Variable β (95% CI) P-value
EMS Care 2.84 (2.02,3.65) <0.001
Time
 24 hours 1.09 (0.56-1.61) <0.001
 48 hours −.58 (−3.12, −2.05) <0.001
 72 hours −3.33 (−3,87, −2.78) <0.001
[EMS X Time] Interaction
 EMS * 24 hours 0.23 (−0.43, 0.90) 0.49
 EMS * 48 hours −1.02 (−1.69, −0.34) 0.003
 EMS * 72 hours −0.68 (−1.37, 0.02) 0.06

APPENDIX 3. Distribution of APACHE II mean scores among censored and non-censored patients. Censored cases were patients who died early or withdrew from the study.

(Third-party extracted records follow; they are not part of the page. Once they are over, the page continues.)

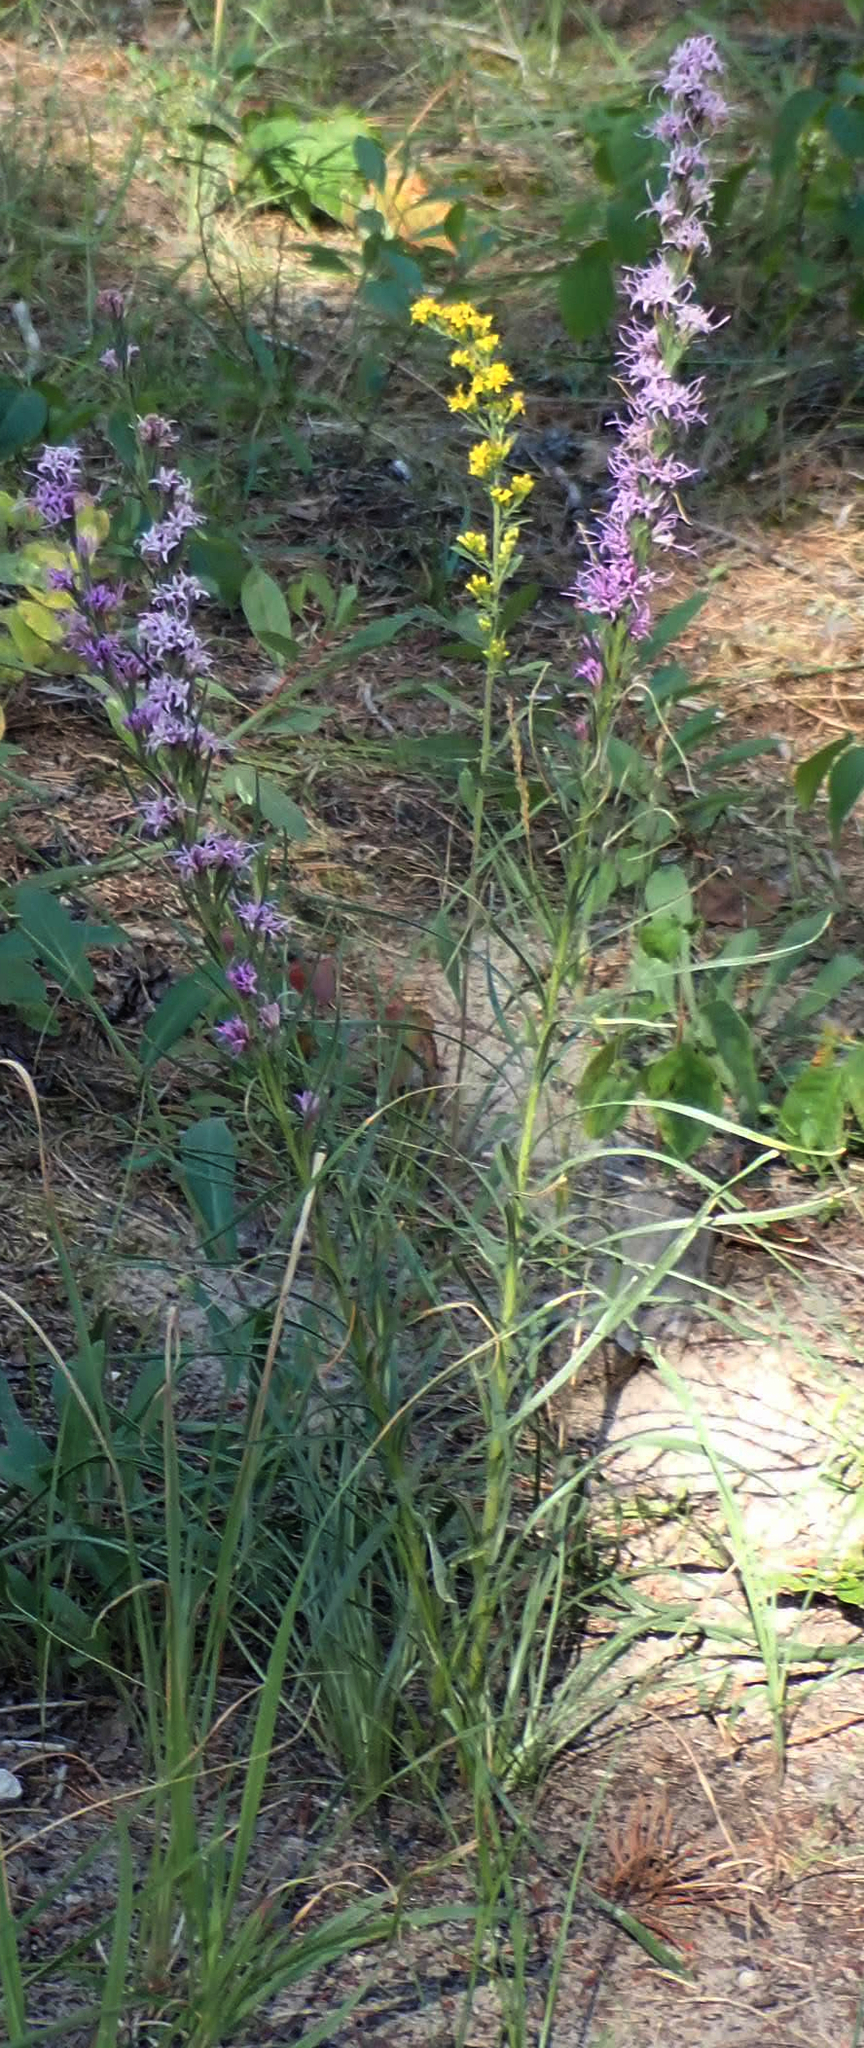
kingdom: Plantae
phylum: Tracheophyta
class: Magnoliopsida
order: Asterales
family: Asteraceae
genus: Liatris
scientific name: Liatris punctata
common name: Dotted gayfeather
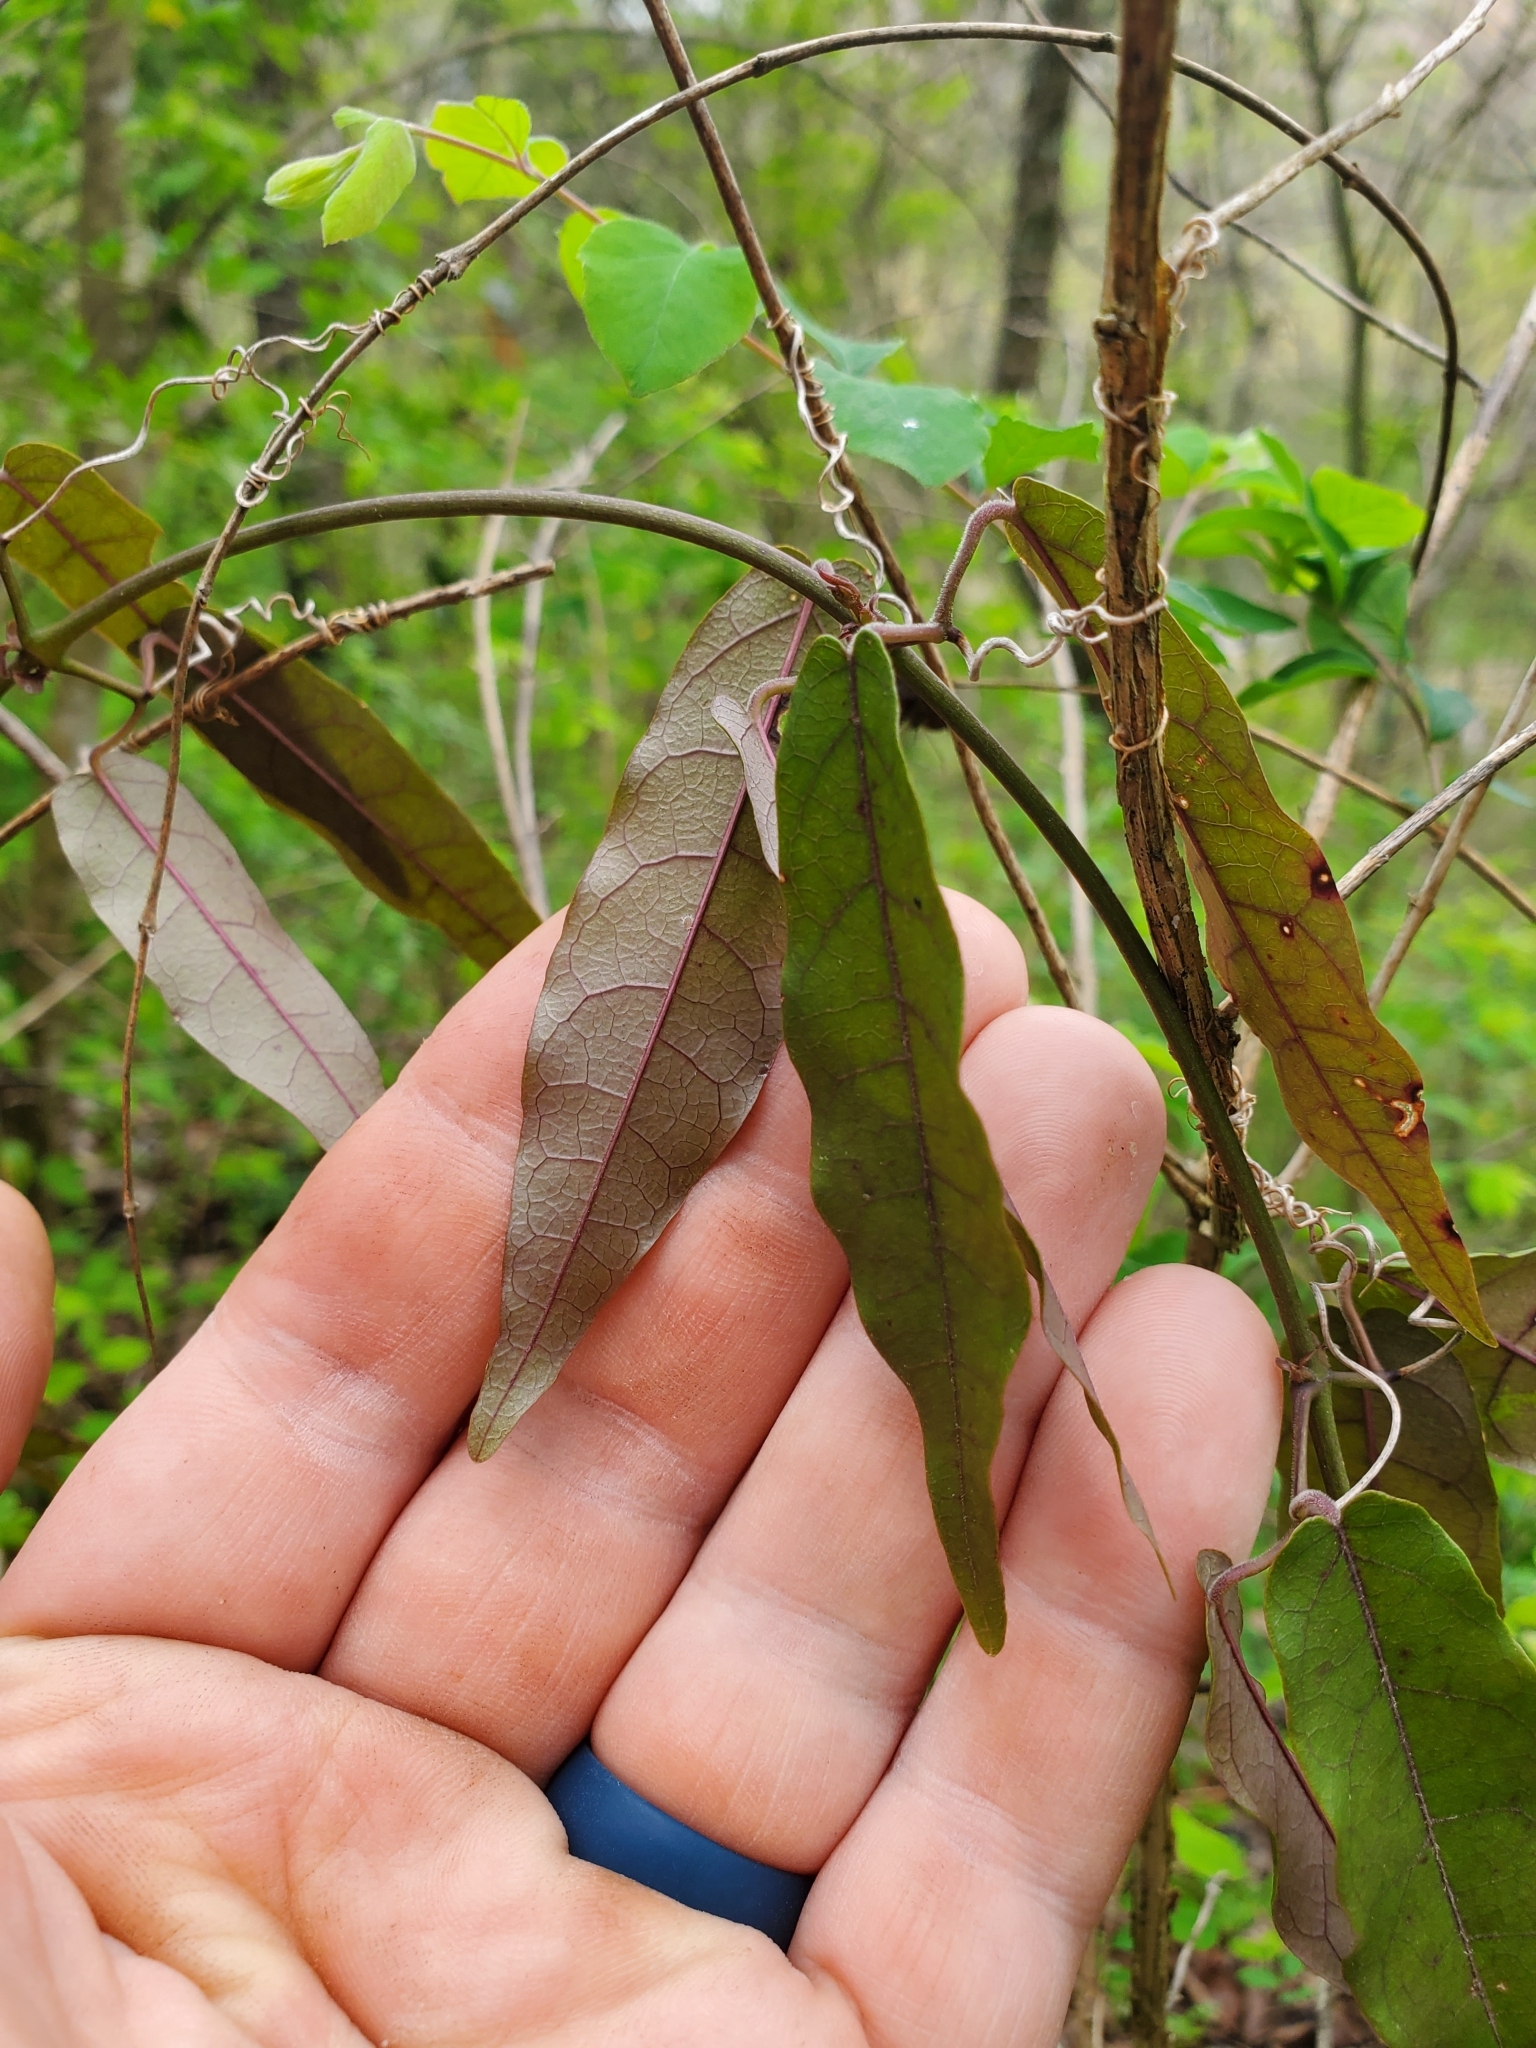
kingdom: Plantae
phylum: Tracheophyta
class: Magnoliopsida
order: Lamiales
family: Bignoniaceae
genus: Bignonia
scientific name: Bignonia capreolata
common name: Crossvine
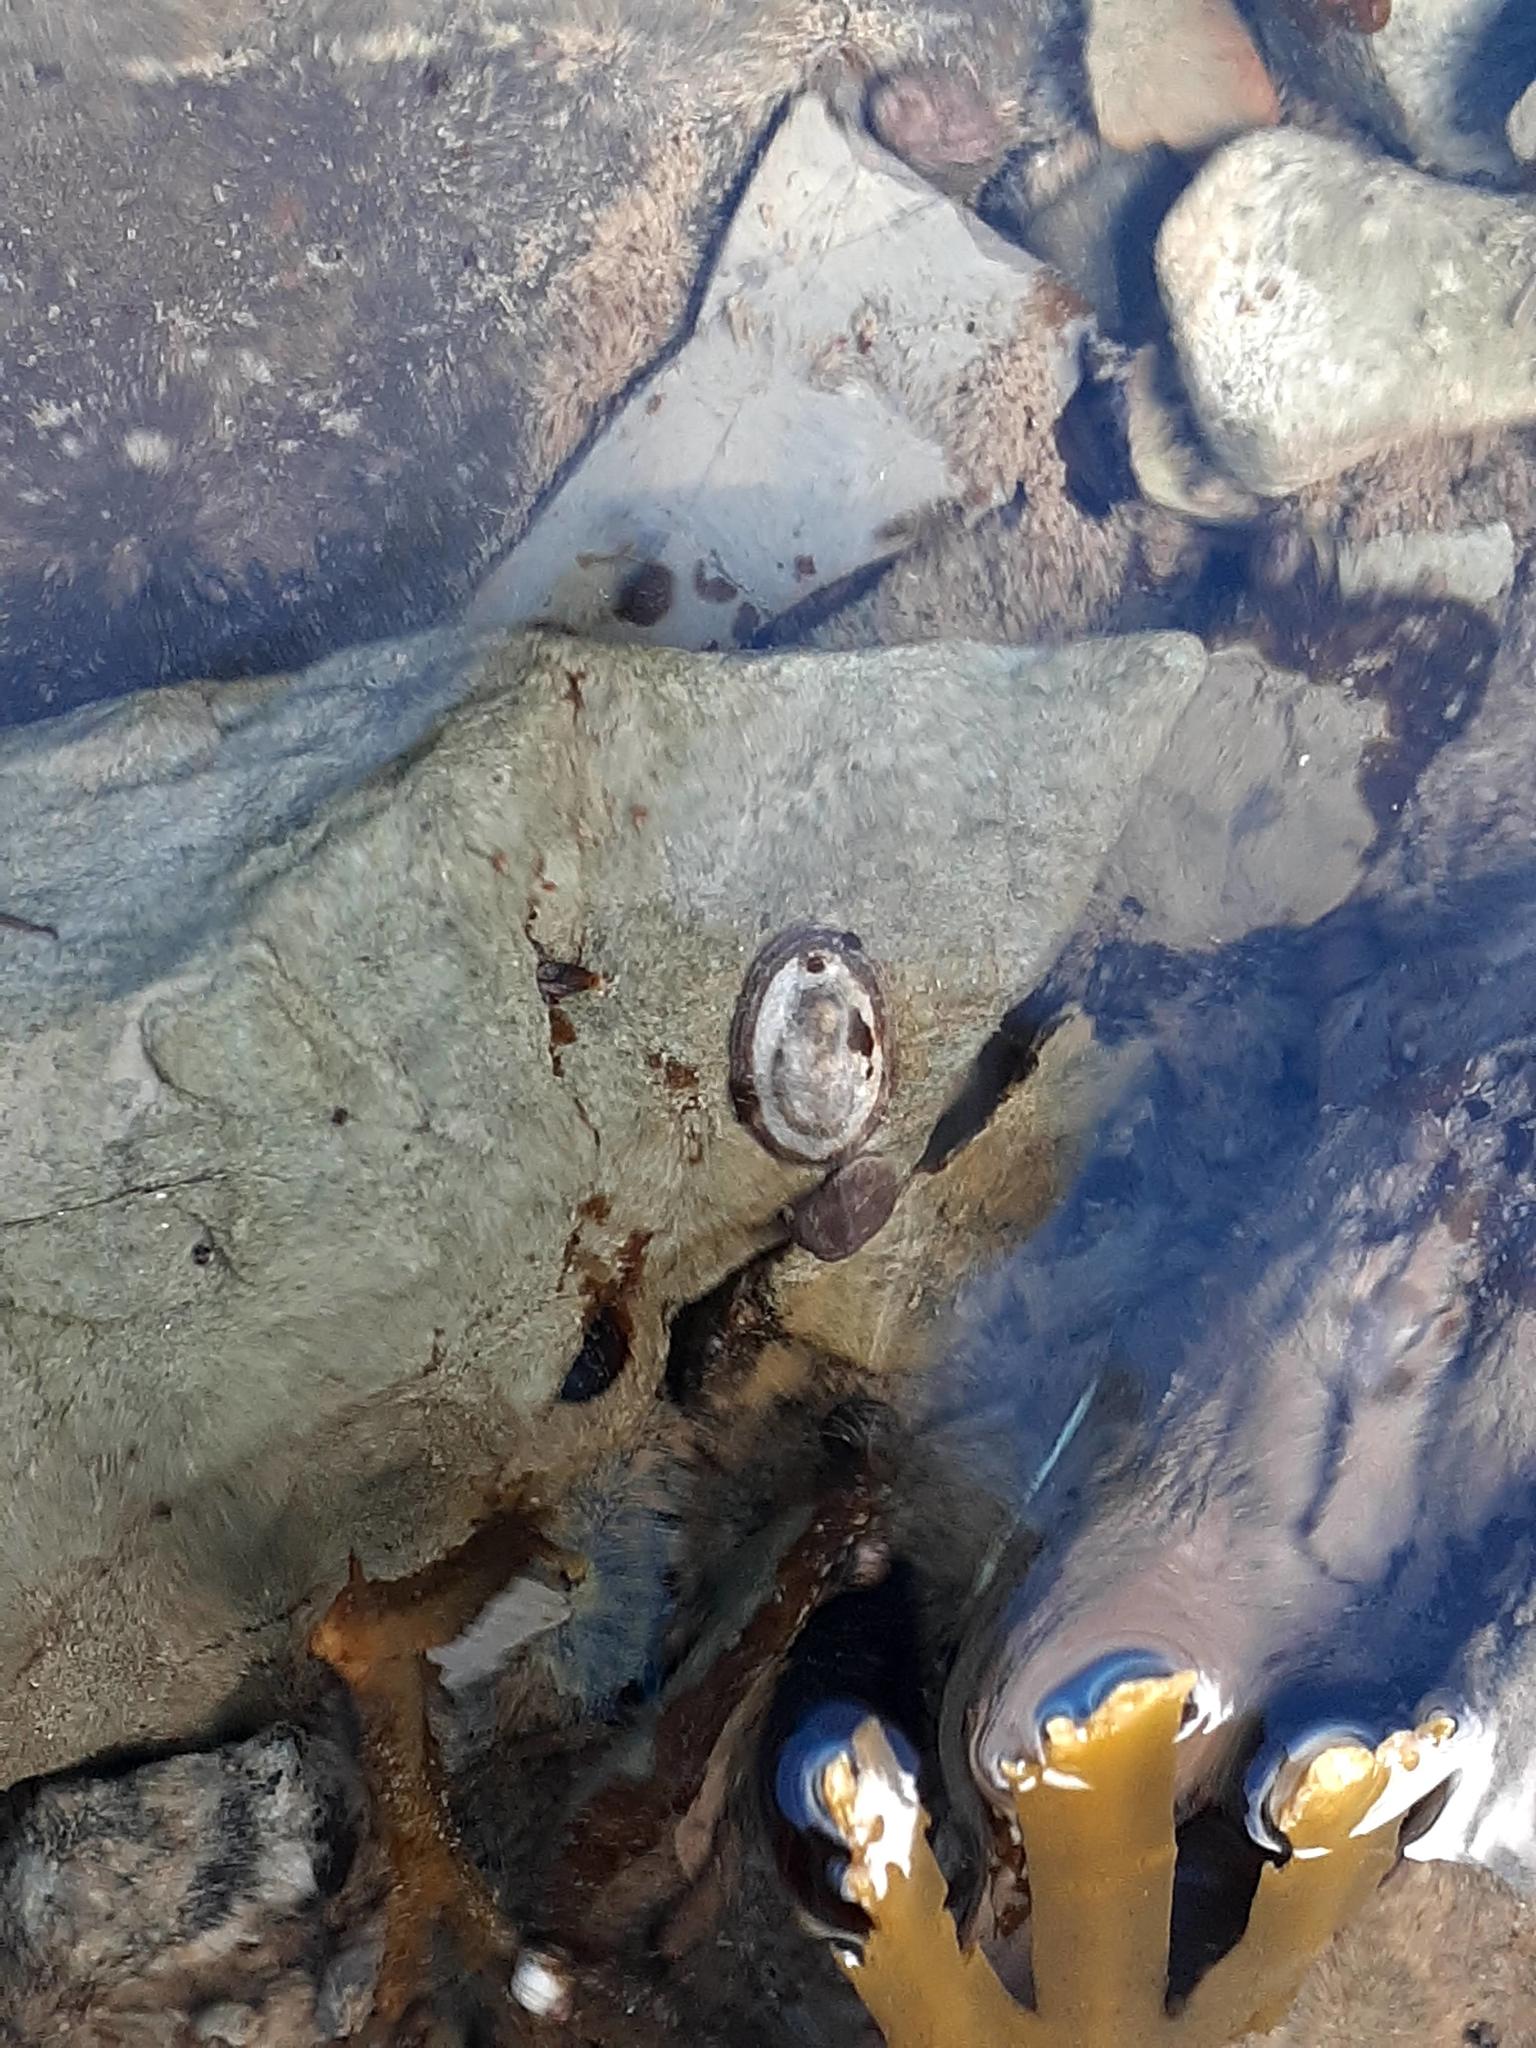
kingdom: Animalia
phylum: Mollusca
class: Gastropoda
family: Lottiidae
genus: Testudinalia
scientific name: Testudinalia testudinalis
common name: Common tortoiseshell limpet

Characteristic Time Point (in hours)
0 24 48 72
Total, n 1,341 1,341 1,312 1,248
Censored,n
 EMS care - 21 (2.5%) 41 (5.1%) 51 (6.7%)
 Non-EMS care - 8 (1.6%) 23 (4.5%) 37 (7.6%)
Baseline APACHE II Scores among censored patients (mean[SD])
 EMS care - 26.9 (10.3) 24.7 (9.3) 20.2 (9.0)
 Non-EMS care - 15.1 (10.6) 20.8 (8.1) 16.7 (7.1)
Baseline APACHE II scores among non-censored patients (mean[SD])
 EMS care 21.8 (7.9) 21.7 (7.7) 21.5 (7.6) 21.6 (7.5)
 Non-EMS care 19.0 (6.8) 19.0 (6.8) 18.9 (6.7) 19.1 (6.6)
APACHE II Scores (mean[SD])
 EMS care 21.8 (7.9) 23.0 (8.5) 17.9 (6.6) 17.6 (6.6)
 Non-EMS care 19.0 (6.8) 20.1 (8.1) 16.3 (6.7) 15.6 (5.9)

APPENDIX 4. Competing risk analysis showing association between EMS care and risk of sepsis mortality accounting for site-related clustering. Participants lost during the initial 72 hours were censored as the competing factor for this analysis.

Outcome Crude
OR (95% CI)
Adjusted*
OR (95% CI)
60-day mortality 1.70 (1.30-2.24) 1.26 (0.87-1.80)
90-day mortality 1.60 (1.32-1.94) 1.23 (0.95-1.58)
1- year mortality 1.56 (1.32-1.84) 1.19 (0.96-1.47)
*

Cox Proportional Hazard model adjusted for age, sex, race, ethnicity, nursing home, initial lactate levels, initial systolic blood pressure, baseline APACHE II score at multiple time points.

Footnotes

PRIOR PRESENTATIONS

Presented at the Society for Academic Emergency Medicine Annual Meeting, May 16, 2019, Las Vegas, Nevada.

Drs. Liu, Wang, Chaudhary, Huang, and Yealy report no conflicts of interest.